Da Shakspeare a Byron, da Molière a Goethe, da Heine a Garibaldi, quale triste odissea di grandi teste singhiozzanti sopra ginocchia aperte a tutto il volgo! Era sempre la stessa tragedia provocata da misteriose ed irresistibili affinità, un vizio che cresceva in un corpo e ne guastava l’anima, distruggendo quasi sempre la vita di entrambi.

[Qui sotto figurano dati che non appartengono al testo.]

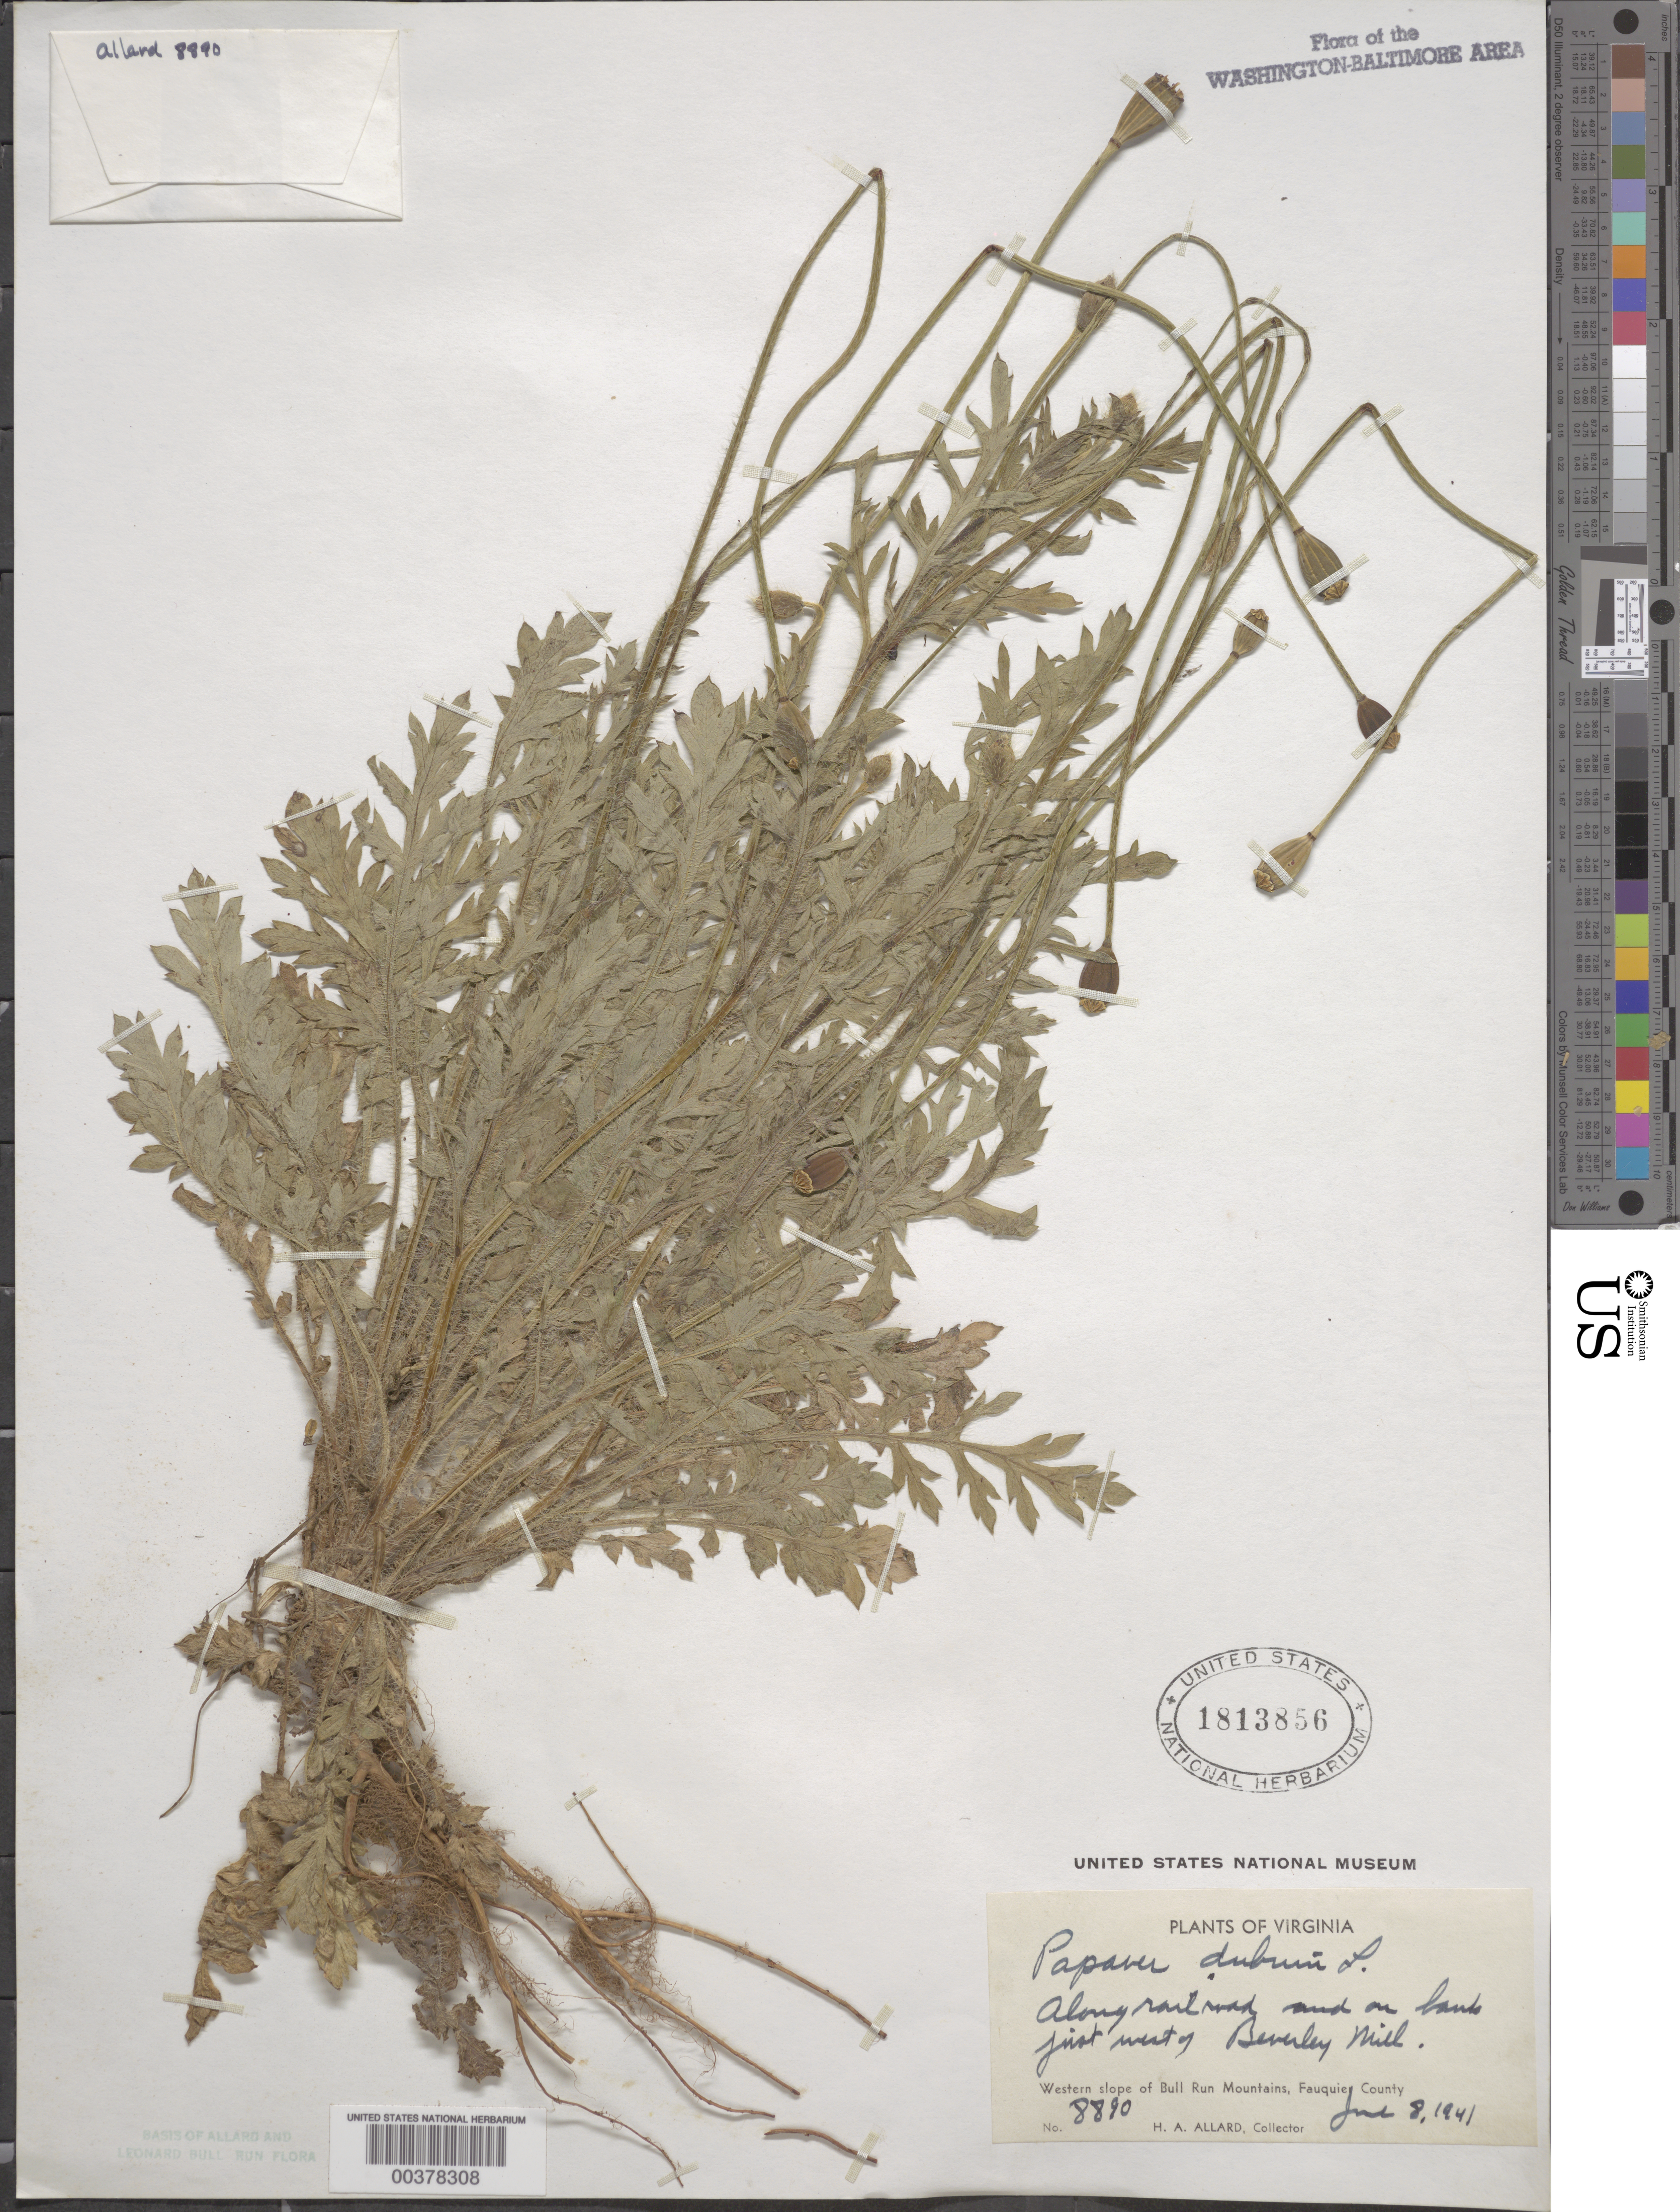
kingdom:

Forse tutti quei grandi avevano cominciato come lui, con una sensualità o una galanteria, poi l’abitudine si era fatta forte, ed era scoppiata la frenesia di amare nello sforzo impossibile di voler essere amato; e mentre la donna, forse incolpevole a forza di essere inintelligente, seguitava a discendere nelle bassure degli amori senza nome, essi le si attaccavano alle gonne piangendo di adorazione e di vergogna.

Intanto quell’avventura diventata pubblica cominciava a nuocergli seriamente, alcuni amici insinuavano con delicata malignità ch’egli non avrebbe potuto durarvi per mancanza di danaro, altri più apertamente dicevano già che la principessa doveva avergliene dato: lo si sorvegliava nelle spese, si valutavano minuziosamente tutte le sue nuove eleganze. Al club pareva una intesa per comprometterlo con ogni sorta d’inviti.

Una volta per una partita di caccia alla volpe nella tenuta di un ricco conte, e alla quale la principessa Irma doveva partecipare con quasi tutti gli eleganti del suo circolo e molti ufficiali di cavalleria, egli cercò invano una scusa onorevole per rimanerne fuori: non aveva cavallo.

Un ufficiale con gentilezza insidiosa gliene offerse uno dei propri.

— Come! le fanno dunque paura i cavalli?